Print each line below verbatim, skipping every picture.
---------- Input data ----------
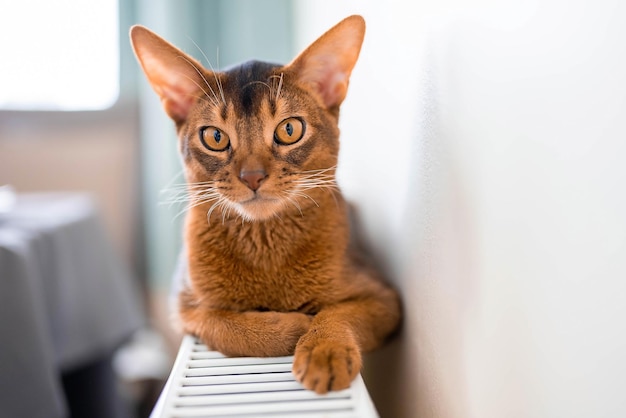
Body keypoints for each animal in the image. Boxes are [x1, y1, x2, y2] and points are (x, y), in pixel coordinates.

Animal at [130, 15, 400, 396]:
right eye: (215, 137)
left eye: (289, 130)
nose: (253, 177)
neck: (265, 250)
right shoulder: (185, 308)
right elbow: (230, 327)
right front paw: (297, 325)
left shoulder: (384, 299)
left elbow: (337, 312)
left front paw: (324, 350)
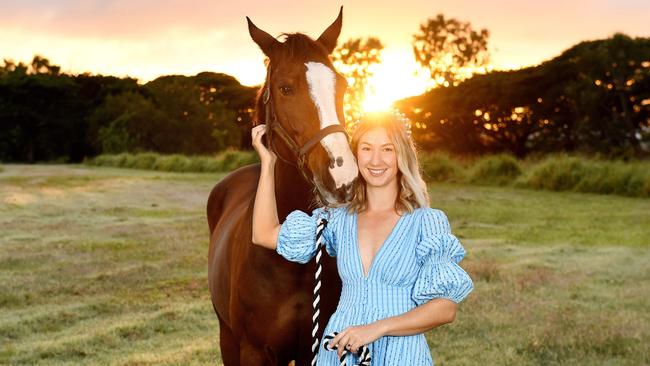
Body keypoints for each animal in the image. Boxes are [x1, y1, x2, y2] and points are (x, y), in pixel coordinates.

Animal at [206, 8, 356, 366]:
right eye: (285, 88)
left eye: (342, 86)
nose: (343, 178)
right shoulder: (254, 351)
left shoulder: (313, 350)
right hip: (226, 336)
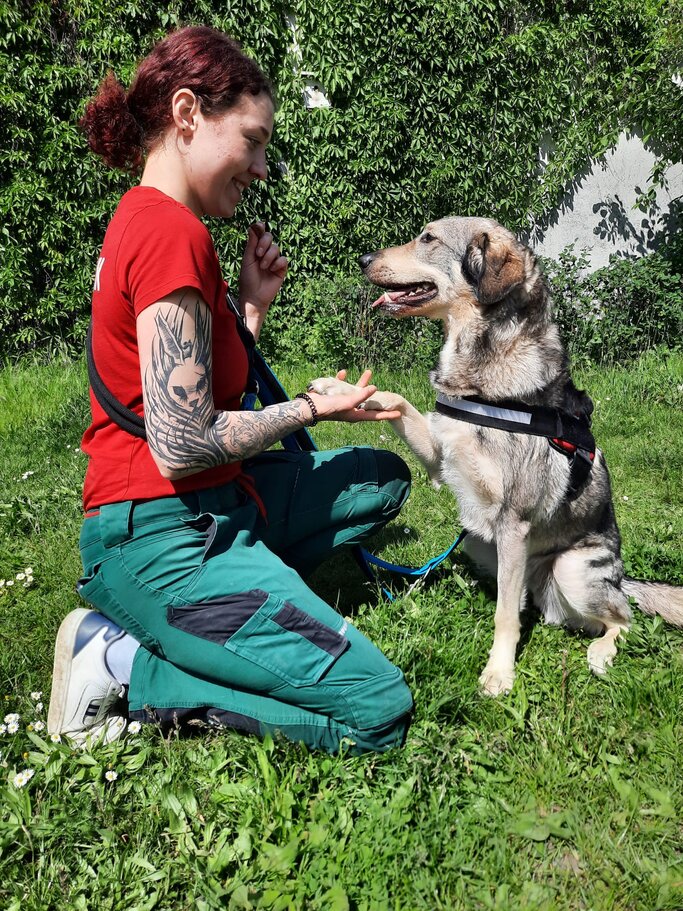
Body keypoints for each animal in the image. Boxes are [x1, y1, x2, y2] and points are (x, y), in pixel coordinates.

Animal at [312, 216, 683, 700]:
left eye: (428, 238)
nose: (363, 259)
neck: (482, 372)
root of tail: (621, 577)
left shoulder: (513, 521)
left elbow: (504, 615)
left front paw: (499, 673)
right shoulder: (440, 457)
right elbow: (394, 398)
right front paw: (338, 390)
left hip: (570, 570)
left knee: (622, 619)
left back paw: (601, 652)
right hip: (478, 540)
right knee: (536, 603)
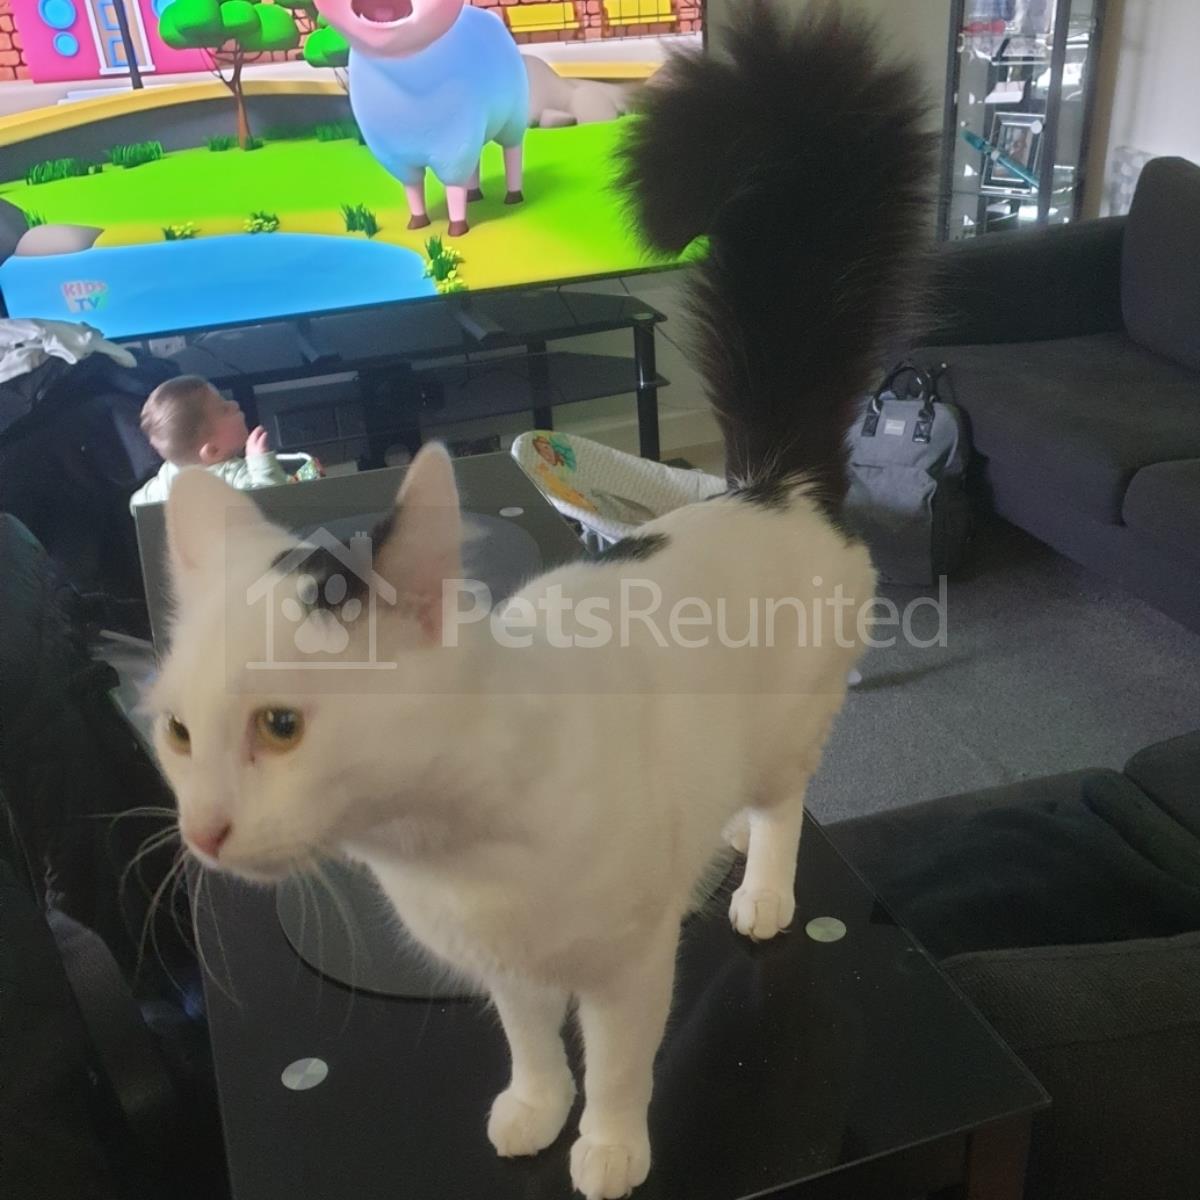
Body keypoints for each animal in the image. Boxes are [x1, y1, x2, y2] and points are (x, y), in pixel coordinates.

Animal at [148, 4, 931, 1198]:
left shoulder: (624, 967)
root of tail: (768, 484)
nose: (204, 830)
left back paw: (758, 889)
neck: (443, 847)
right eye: (179, 734)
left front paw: (606, 1146)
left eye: (281, 726)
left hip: (789, 729)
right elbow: (528, 1042)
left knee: (781, 809)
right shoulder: (504, 971)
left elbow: (614, 1062)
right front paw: (532, 1108)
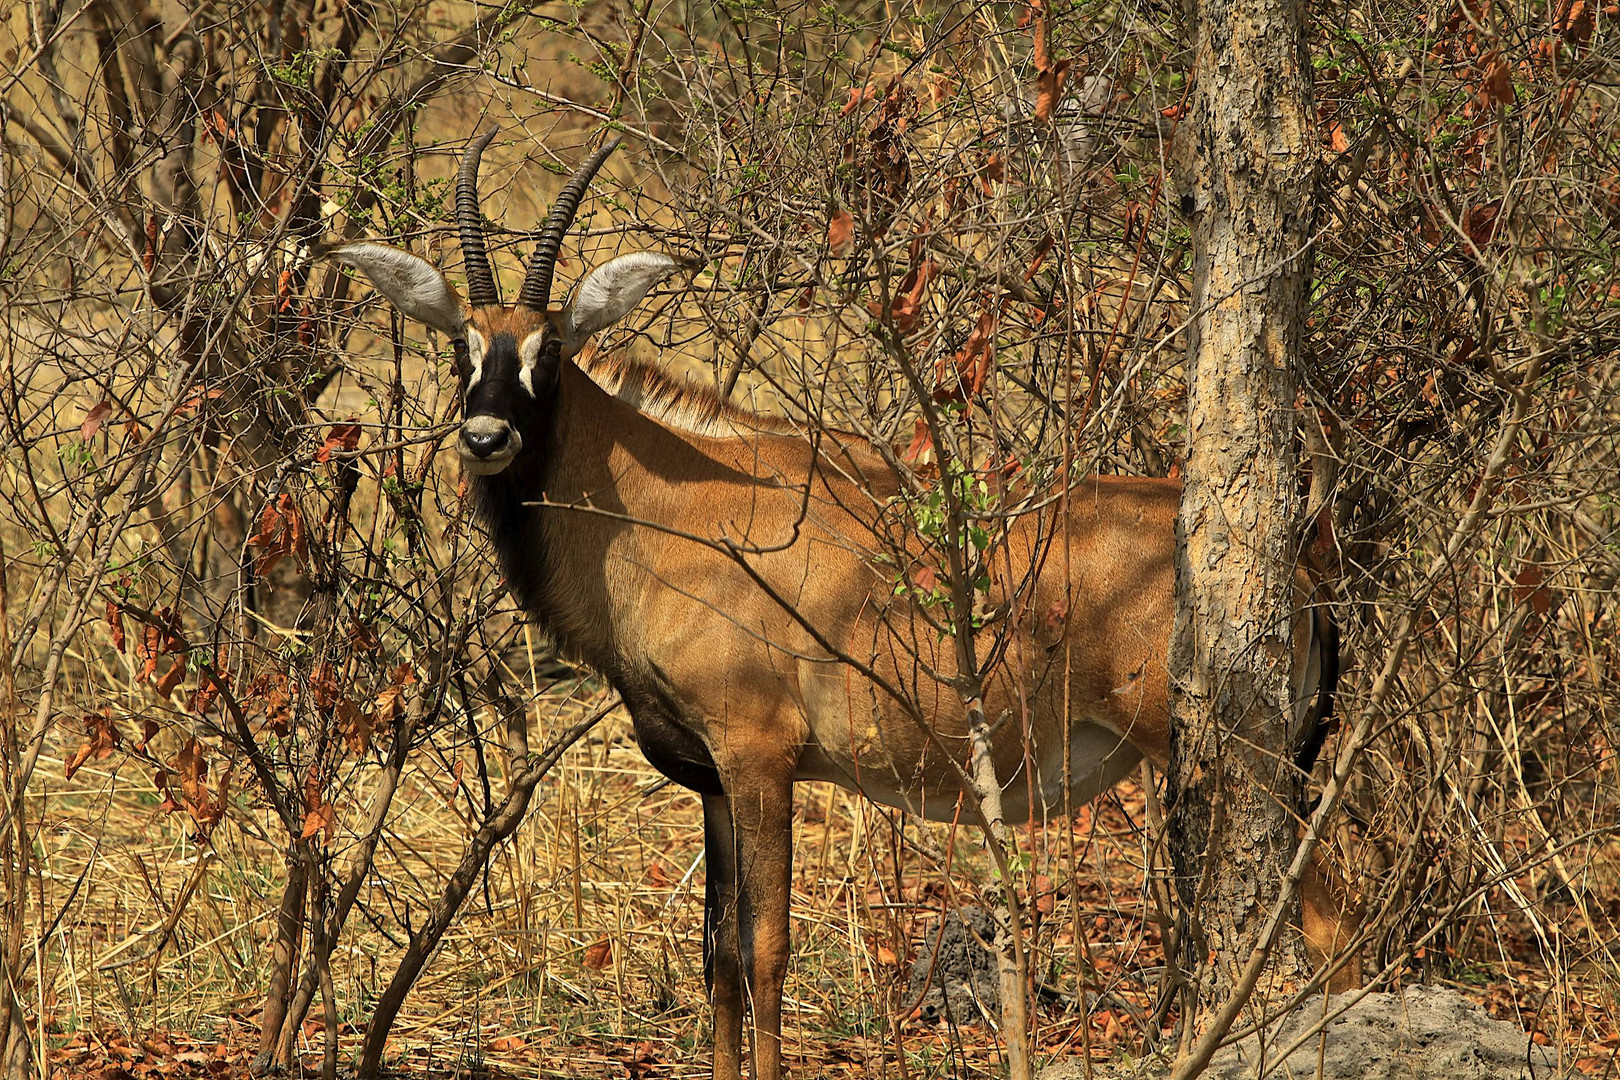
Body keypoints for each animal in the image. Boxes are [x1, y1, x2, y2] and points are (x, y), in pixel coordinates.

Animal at [338, 132, 1354, 1080]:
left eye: (550, 349)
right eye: (463, 343)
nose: (486, 436)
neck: (667, 507)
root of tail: (1306, 576)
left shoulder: (760, 759)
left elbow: (766, 953)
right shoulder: (711, 780)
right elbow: (718, 962)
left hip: (1237, 766)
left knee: (1329, 936)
----------
*Answer section:*
Body keypoints for each animal in the image. Boxes are [x1, y1, x2, y2] and points are (x, y), in pixel coordinates.

Animal at [130, 15, 400, 396]:
right eye: (215, 137)
left eye: (289, 130)
nose: (253, 177)
neck: (265, 250)
right shoulder: (185, 308)
right elbow: (230, 327)
right front paw: (297, 325)
left shoulder: (384, 299)
left elbow: (337, 312)
left front paw: (324, 350)
Body keypoints for each animal in the image. Boxes are [x1, y1, x2, y2] and points are (x, y), in pixel coordinates.

Animal at [206, 8, 356, 366]:
right eye: (285, 88)
left eye: (342, 86)
nose: (343, 178)
right shoulder: (254, 351)
left shoulder: (313, 350)
right hip: (226, 336)
Body keypoints for each animal in the image. Boxes are [x1, y1, x2, y2] and points are (x, y), in pixel coordinates.

Animal at [312, 216, 683, 700]:
left eye: (428, 238)
nose: (363, 259)
neck: (482, 372)
root of tail: (621, 577)
left shoulder: (513, 521)
left elbow: (504, 615)
left front paw: (499, 673)
right shoulder: (440, 457)
right elbow: (394, 398)
right front paw: (338, 390)
left hip: (570, 570)
left knee: (622, 619)
left back paw: (601, 652)
right hip: (478, 540)
right knee: (536, 603)
Body keypoints for each animal in the image. Boxes are [x1, y1, x2, y2] and points are (x, y), in pixel coordinates.

Animal at [148, 4, 931, 1198]:
left shoulder: (624, 967)
root of tail: (768, 484)
nose: (204, 830)
left back paw: (758, 889)
neck: (443, 847)
right eye: (179, 734)
left front paw: (606, 1146)
left eye: (281, 726)
left hip: (789, 729)
right elbow: (528, 1042)
left knee: (781, 809)
right shoulder: (504, 971)
left elbow: (614, 1062)
right front paw: (532, 1108)
Body keypoints for each animal in the image. Boxes are [x1, y1, x2, y2] and points are (x, y), in pixel coordinates.

Animal at [338, 132, 1354, 1080]:
left eye: (550, 349)
right eye: (463, 343)
nose: (486, 436)
neck: (667, 507)
root of tail: (1306, 576)
left shoulder: (760, 759)
left elbow: (766, 953)
right shoulder: (711, 780)
right elbow: (718, 962)
left hip: (1237, 766)
left knee: (1329, 936)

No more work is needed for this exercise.